Part Two: Animal ER treats all sorts of sick and injured pets

WOOLMARKET, MS (WLOX) - They provide after hours animal care for more than 100 veterinarians in South Mississippi. Doctors Jeff and Jennifer Sutton, owners of Gulf Coast Veterinarian Hospital, opened the brand new facility just a few weeks ago. It was designed and built to human standards.

The brand new, multi-million dollar facility is the finest in Mississippi. Whatever the emergency is with your pet, this Animal ER is prepared to help 24 hours a day, seven days a week.

Over the past 12 years, the Sutton's and their team have provided care for more than 40,000 animals.

"We have several isolation wards. We have several different wards in the hospital which allows the animals to be comfortable and in a healing environment," said Jennifer. "We really value the animals in the community that we serve. We want them to have something as nice as you would have if you went to the human hospital."

Along with state of the art equipment and facilities, Jennifer says a caring staff is their most important asset.

"We have about 20 employees. Our staff is so important to us. We're so thankful to have them," said Jennifer. "They really do care about the animals as they would their own, and they're real important to us in our business. It is essential. It's essential to their caring, their healing process. Jeff and I know that the animals are in good hands, and again, we want them to be treated just as well as their own pets would be treated here in the hospital."
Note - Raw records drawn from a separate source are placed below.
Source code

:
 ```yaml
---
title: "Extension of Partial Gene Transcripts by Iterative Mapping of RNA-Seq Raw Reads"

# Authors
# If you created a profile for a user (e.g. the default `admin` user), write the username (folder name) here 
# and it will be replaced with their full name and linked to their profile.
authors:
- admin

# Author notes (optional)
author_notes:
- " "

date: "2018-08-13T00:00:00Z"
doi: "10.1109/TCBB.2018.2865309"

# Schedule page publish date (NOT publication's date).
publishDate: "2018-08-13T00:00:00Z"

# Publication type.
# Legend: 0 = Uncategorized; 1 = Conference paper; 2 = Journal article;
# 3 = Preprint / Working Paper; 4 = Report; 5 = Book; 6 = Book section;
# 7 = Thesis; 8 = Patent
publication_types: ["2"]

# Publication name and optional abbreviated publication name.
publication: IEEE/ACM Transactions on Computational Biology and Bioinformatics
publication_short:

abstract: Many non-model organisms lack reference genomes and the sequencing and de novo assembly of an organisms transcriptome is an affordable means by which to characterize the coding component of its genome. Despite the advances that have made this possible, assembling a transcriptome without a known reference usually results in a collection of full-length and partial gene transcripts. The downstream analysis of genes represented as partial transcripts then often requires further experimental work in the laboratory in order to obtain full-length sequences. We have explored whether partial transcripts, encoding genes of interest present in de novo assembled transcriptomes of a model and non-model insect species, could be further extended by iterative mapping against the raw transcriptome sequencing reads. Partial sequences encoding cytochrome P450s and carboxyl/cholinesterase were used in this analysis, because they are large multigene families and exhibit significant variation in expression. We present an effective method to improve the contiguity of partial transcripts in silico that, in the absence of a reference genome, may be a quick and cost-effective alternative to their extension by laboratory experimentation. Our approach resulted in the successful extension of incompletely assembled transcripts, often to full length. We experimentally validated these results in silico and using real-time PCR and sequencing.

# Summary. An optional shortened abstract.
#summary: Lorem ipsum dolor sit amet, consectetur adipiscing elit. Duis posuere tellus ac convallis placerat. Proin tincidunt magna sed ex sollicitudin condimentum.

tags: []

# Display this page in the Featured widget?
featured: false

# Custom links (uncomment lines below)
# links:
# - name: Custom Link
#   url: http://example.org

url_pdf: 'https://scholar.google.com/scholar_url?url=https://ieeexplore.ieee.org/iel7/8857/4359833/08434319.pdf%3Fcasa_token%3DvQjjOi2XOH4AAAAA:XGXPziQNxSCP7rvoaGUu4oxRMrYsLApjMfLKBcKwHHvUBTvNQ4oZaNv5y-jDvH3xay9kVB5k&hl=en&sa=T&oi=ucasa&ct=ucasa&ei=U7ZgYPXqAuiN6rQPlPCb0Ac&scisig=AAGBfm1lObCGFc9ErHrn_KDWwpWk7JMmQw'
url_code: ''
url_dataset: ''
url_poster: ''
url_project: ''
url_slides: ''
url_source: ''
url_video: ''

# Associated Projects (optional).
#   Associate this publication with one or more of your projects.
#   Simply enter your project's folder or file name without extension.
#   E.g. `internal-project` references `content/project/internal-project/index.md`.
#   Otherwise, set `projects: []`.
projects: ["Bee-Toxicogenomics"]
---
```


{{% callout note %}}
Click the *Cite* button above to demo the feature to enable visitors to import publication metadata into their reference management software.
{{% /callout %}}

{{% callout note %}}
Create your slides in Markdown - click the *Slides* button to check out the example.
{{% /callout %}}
Though we see mostly dogs in for treatment on this Easter Sunday, an ailing cat arrives at mid-afternoon with a possible spinal cord disorder. While dogs and cats make up the majority of animal ER patients, this hospital treats all sorts of critters.

"The only things we do not treat here in this hospital are venomous snakes or monkeys, but we do see exotics, wildlife," said Jennifer. "We'll occasionally see some pocket pets like hamsters, gerbils, birds. We'll also see the occasional goat, sheep or chicken that's kept as a pet."

The Director of the Wildlife Care and Rescue Center, Alison Sharpe, relies on this animal hospital.

"Without this ER, there's a lot of animals that we wouldn't be able to retrieve. A lot of them get dropped off here because a lot of people in the community know that the ER is here. Dr. Sutton calls us, and we come over and pick the animals up from them," said Sharpe.

A Yorkshire terrier came to the Suttons to undergo surgery for a badly broken hind leg.

"They had an estimate to fix it, which was about $2,500, and they're going to opt to amputate the leg instead, said Jeff.

He says such surgeries are not uncommon, though some may cringe at the thought of amputation.

"Little dogs unfortunately get in trouble and have bad fractures. Sometimes the most economical way and very practical way is to amputate, and they do wonderful," said Jeff.

Sammy is a lucky dog this day. His wounds from a run-in with a kennel mate are not too serious.

A few well-placed staples later, and he's reunited with a thankful owner.

"It was nice to be able to have somewhere to go in the afternoon, on Easter Sunday, exactly. He's good. He's good. They took good care of him," said Sammy's owner Rob Malick.

I hope you never have to take your pet to the Animal ER, but it's comforting to know they're available 24 hours a day. Again, the hospital is located just south of Interstate 10 at the Woolmarket exit.